● Exercise objective:
Write every entry out again with no changes, and leave the images behind.

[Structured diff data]

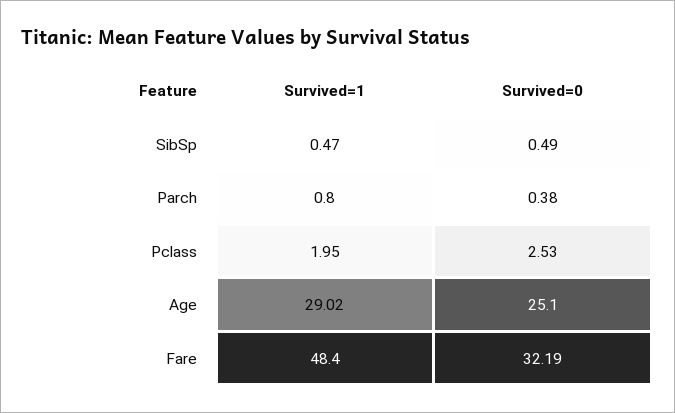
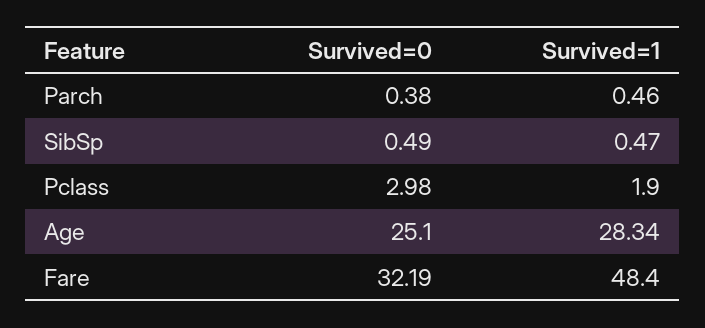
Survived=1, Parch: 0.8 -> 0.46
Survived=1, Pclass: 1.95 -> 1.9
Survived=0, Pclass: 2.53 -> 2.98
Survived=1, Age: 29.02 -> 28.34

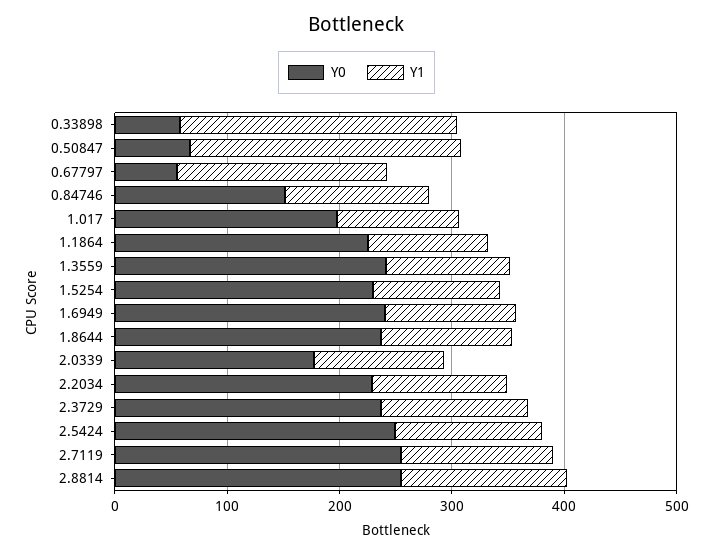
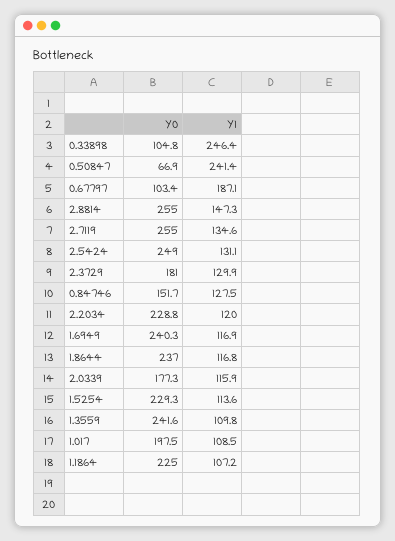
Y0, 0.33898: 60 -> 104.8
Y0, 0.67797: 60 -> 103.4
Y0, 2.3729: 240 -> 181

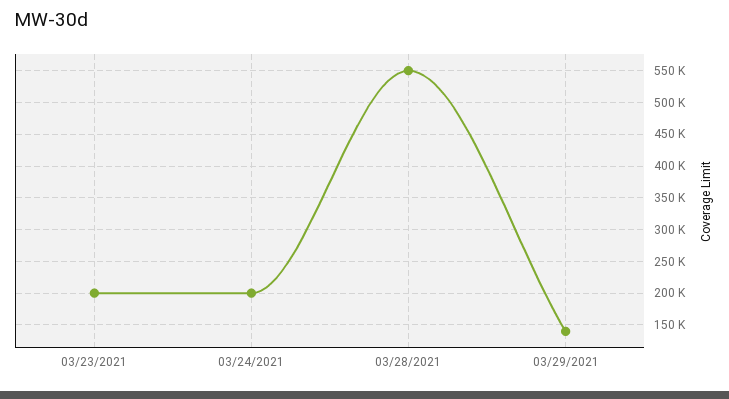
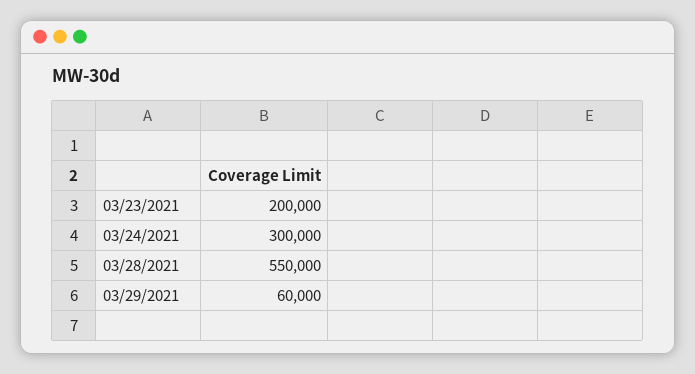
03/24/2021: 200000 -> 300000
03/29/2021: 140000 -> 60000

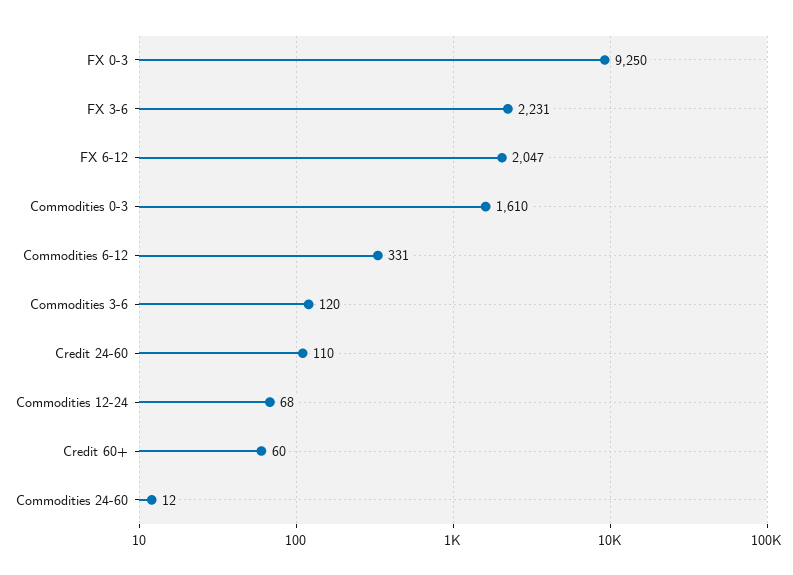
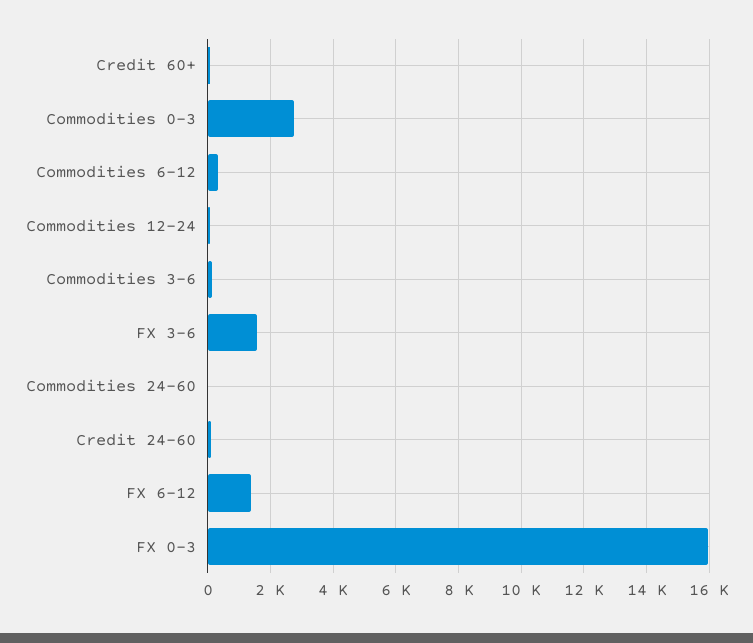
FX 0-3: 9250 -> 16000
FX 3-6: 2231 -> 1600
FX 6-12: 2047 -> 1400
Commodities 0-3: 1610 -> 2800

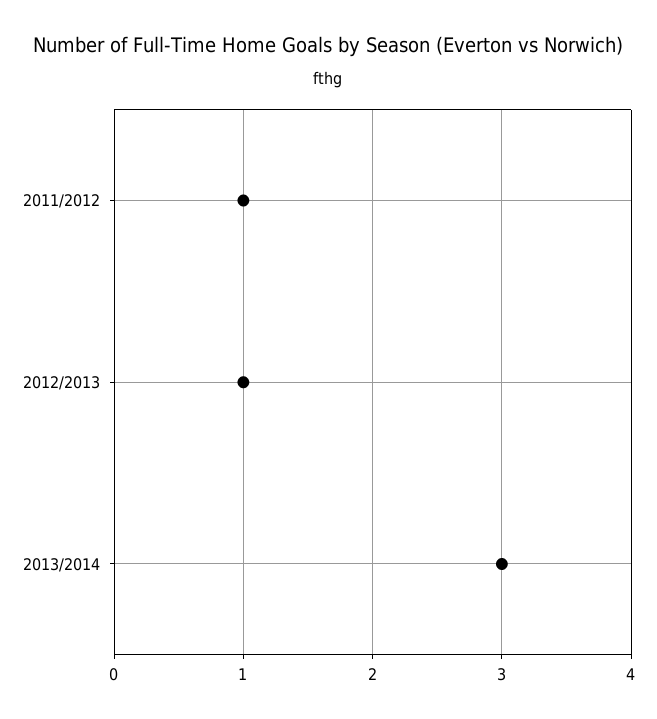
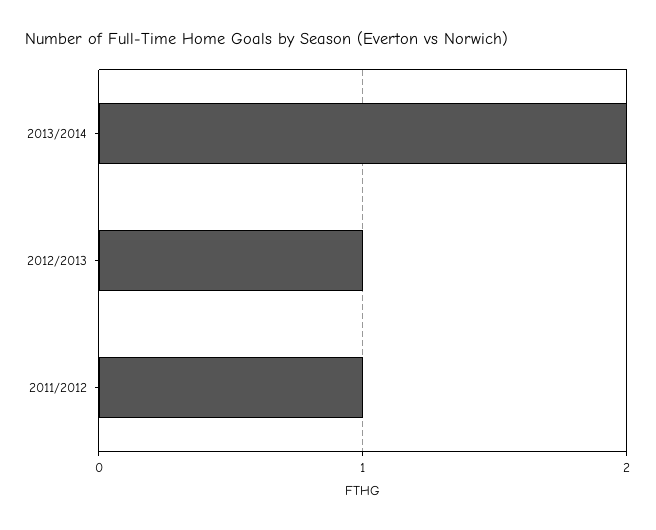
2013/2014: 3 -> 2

● Exercise output:
Survived=1, Parch: 0.8 -> 0.46
Survived=1, Pclass: 1.95 -> 1.9
Survived=0, Pclass: 2.53 -> 2.98
Survived=1, Age: 29.02 -> 28.34

Y0, 0.33898: 60 -> 104.8
Y0, 0.67797: 60 -> 103.4
Y0, 2.3729: 240 -> 181

03/24/2021: 200000 -> 300000
03/29/2021: 140000 -> 60000

FX 0-3: 9250 -> 16000
FX 3-6: 2231 -> 1600
FX 6-12: 2047 -> 1400
Commodities 0-3: 1610 -> 2800

2013/2014: 3 -> 2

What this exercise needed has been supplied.